A distributed processing method is used to speed up the gradient computation process. Specifically, a plurality of distributed nodes are provided, and each of the nodes performs the gradient computation process for different sample data. Thereby, it becomes possible to increase the number of pieces of sample data that can be processed in a unit time in proportion to the number of distributed nodes, and, therefore, the gradient computation process can be speeded up (see, for example, Non-Patent Literature 1).
Recently, deep learning has been applied to more complicated problems, and the total number of weights and the number of pieces of sample data tend to increase. Therefore, time required until a deep learning process is completed increases, and it is necessary to increase the number of distributed nodes to respond thereto (see, for example, Non-Patent Literature 2).
When the number of distributed nodes increases, however, power required for the distributed nodes and a load on a system for cooling the distributed nodes increase in proportion to the number. Thereby, a capacity of electric equipment required to accommodate them becomes enormous (see, for example, Non-Patent Literature 3). Further, when the distributed nodes are collected in one building, there is a technical problem such as redundancy of large-capacity electrical equipment for the purpose of improvement of reliability. There are also problems that distributed processing stops due to a failure by a disaster and that early recovery at the time of a disaster is difficult, because the distributed processing system is concentrated in the one building.
As a method for solving the above problems, there is a method of installing a plurality of distributed nodes 603 within a range of the power capacity of electric equipment to configure each of distribution systems 601, and connecting the distributed systems 601 via aggregation switches 602 as shown in
Non-Patent Literature 1: Takuya Akiba, Shuji Suzuki, Keisuke Fukuda, “Extremely Large Minibatch SGD: Training ResNet-50 on ImageNet in 15 Minutes”, Cornell University Library, U.S.A., arXiv:1711.04325,2017, Internet <https://arxiv.org/abs/1711.04325>
Non-Patent Literature 2: Hiroyuki Miyazaki et.al, “Overview of the K computer System”,FujitsuSci. Tech. J., Vol. 48, No. 3, pp. 255-265 (July 2012)
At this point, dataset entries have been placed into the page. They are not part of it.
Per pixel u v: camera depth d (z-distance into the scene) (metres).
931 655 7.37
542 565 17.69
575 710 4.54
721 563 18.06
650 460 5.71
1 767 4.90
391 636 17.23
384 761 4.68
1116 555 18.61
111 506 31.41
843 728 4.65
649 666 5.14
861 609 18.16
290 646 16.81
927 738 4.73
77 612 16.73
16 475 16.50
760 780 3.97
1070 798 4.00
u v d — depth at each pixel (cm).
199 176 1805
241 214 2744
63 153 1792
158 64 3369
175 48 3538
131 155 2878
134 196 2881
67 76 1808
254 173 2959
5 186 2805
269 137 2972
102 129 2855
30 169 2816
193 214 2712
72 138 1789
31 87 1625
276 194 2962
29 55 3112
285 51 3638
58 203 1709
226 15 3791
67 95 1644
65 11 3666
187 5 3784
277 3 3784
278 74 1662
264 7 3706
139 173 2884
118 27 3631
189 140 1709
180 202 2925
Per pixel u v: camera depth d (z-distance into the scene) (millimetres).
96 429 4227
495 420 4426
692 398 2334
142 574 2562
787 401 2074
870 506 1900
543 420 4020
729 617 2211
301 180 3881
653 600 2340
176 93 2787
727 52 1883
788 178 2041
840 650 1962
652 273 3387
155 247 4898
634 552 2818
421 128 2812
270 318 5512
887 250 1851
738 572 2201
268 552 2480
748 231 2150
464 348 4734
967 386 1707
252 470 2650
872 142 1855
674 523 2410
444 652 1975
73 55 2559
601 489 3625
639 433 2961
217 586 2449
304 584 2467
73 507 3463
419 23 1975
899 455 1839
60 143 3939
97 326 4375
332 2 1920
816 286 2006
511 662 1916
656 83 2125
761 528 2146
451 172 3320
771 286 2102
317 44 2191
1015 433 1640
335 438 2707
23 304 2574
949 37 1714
Non-Patent Literature 3: Yoshihiro Sekiguchi et.al, “Construction and Facilities Technologies for the K computer”, FujitsuSci. Tech. J., Vol. 48, No. 3, pp. 266-273 (July 2012).
Embodiments of the present invention have been made in view of the situation as described above, and an object thereof is to provide a distributed processing system capable of controlling power required for one building where a distributed node group is installed as well as flexibly and efficiently setting the scale of distributed systems without performing multi-stage connection of aggregation switches that may cause accumulation of delays, and performing highly reliable and high-speed information processing.
In order to solve the above problem, a distributed processing system of embodiments of the present invention is a distributed processing system including a plurality of distributed systems, transmission media connecting the plurality of distributed systems and a control node connected to the plurality of distributed systems, wherein each of the distributed systems includes one or more distributed nodes constituting a distributed node group and a piece of electric equipment accommodating the distributed node group; each of the distributed nodes includes interconnects to connect to any of the transmission media and/or other distributed nodes; and the control node determines, based on a quantity of computational resources required for a job to be executed in the distributed processing system, distributed systems and distributed nodes in the distributed systems to execute the job from among the plurality of distributed systems, selects a connection path for data to be processed among the distributed systems, and provides information about an interconnect connection path for the distributed nodes of the distributed systems to execute the job.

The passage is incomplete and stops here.